• [Фрагмент документа]
Прежде чем приступить к рассказу о товарище Сталине, скажу несколько слов о себе, приведу свою краткую биографию, чтобы дать читателям из будущих поколений представление о том, чему я был свидетелем.
Я родился в Одессе 13 января 1889 года (по старому стилю это был первый день нового года). Отец мой был переплетчиком. На приданое матери, которая происходила из зажиточной семьи, он открыл было букинистическую лавчонку, но скоро разорился и вернулся к переплетному делу. Отец мой много читал и приохотил к чтению меня. Экономя каждую копейку, родители отдали меня в коммерческое училище Файга. Окончить его мне не удалось из-за смерти отца. Пришлось поступить в конторщики на металлический завод Каца и попутно давать уроки.
В 1911 году меня забрали на службу и определили в артиллеристы. Всю империалистическую войну я провел на фронте. С 1915 года я участвовал в работе подпольных социалистических кружков. В партию я вступил в 1918 году, но на самом деле коммунистом стал тремя годами раньше под влиянием старших товарищей, которые раскрыли мне глаза. До тех пор (то есть до 1915 года) я больше склонялся к еврейскому социализму, который на самом деле ничего общего с социализмом не имел. Еврейская буржуазия одурманивала свой народ при помощи красивых фраз о равенстве, братстве и т. п.
В начале 1918 года я вел революционную работу в Одессе, затем работал в Ейске и Москве. Осенью того же года я был мобилизован в РККА[11], где в основном занимался политической работой, но и воевать тоже приходилось. Закончил войну комиссаром 46-й стрелковой дивизии. После увольнения в запас я поступил в распоряжение ЦК РКП(б)[12] и в январе 1921 года был назначен начальником канцелярии Совнаркома. В ноябре того же года я был переведен в Наркомат рабоче-крестьянской инспекции на должность замначальника управления. Руководителем Рабкрина[13] был товарищ Сталин[14] с которым я, как уже было сказано, познакомился во время Гражданской войны.

• [Что требуется]
Установите, соответствует ли фрагменту каждое из утверждений ниже; для каждого дайте ответ «да» или «нет» и приведите решающие слова фрагмента точной цитатой.
1. Рассказчик окончил коммерческое училище Файга.
2. Рассказчик вступил в партию в 1918 году.
3. В январе 1921 года рассказчик был назначен заместителем начальника управления Рабкрина.
Приведенные далее позиции представляют собой самостоятельный материал, не относящийся к фрагменту.

• [Исходные материалы]
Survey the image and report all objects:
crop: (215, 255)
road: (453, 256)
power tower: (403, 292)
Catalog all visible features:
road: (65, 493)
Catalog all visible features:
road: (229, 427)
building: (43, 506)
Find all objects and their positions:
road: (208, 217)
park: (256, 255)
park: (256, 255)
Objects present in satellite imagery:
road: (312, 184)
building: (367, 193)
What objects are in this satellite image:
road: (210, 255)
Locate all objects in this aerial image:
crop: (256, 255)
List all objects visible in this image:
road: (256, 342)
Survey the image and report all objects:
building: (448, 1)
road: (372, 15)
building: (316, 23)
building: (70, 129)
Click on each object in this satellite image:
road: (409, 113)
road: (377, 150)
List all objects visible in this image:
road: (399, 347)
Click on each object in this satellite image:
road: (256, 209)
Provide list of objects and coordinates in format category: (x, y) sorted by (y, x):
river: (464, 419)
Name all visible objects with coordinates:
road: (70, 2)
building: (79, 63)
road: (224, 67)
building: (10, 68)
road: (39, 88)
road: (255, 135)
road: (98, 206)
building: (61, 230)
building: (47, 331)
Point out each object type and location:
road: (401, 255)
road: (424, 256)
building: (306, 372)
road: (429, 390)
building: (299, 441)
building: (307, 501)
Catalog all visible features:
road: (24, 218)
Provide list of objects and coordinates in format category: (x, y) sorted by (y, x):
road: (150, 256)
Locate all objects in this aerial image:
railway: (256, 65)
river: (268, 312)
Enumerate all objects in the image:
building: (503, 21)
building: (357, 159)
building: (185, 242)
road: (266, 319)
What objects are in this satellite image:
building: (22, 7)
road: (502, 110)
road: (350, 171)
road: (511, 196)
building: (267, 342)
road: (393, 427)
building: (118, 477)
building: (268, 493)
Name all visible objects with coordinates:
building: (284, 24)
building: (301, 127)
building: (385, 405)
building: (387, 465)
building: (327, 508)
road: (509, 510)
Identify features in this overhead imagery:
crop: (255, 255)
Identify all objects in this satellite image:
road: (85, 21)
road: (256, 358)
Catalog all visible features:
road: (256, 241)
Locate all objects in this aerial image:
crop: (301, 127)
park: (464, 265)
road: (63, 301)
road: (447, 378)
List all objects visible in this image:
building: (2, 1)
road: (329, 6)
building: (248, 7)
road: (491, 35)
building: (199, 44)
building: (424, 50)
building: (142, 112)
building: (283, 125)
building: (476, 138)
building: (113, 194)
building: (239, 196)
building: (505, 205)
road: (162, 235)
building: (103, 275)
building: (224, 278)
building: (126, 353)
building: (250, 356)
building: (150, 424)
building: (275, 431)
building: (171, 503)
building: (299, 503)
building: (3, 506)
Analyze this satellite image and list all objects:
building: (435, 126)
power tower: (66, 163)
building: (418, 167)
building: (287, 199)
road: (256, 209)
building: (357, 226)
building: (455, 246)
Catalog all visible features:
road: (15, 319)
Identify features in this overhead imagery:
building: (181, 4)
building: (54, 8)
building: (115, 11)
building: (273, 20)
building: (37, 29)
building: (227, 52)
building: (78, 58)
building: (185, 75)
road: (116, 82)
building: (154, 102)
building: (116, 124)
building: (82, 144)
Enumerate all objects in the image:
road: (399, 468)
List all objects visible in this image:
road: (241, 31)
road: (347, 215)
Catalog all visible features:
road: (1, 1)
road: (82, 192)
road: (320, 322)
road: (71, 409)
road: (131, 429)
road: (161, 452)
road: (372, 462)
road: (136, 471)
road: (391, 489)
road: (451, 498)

• [Решение задачи]
1. Нет: «Окончить его мне не удалось из-за смерти отца».
2. Да: «В партию я вступил в 1918 году».
3. Нет: «в январе 1921 года был назначен начальником канцелярии Совнаркома».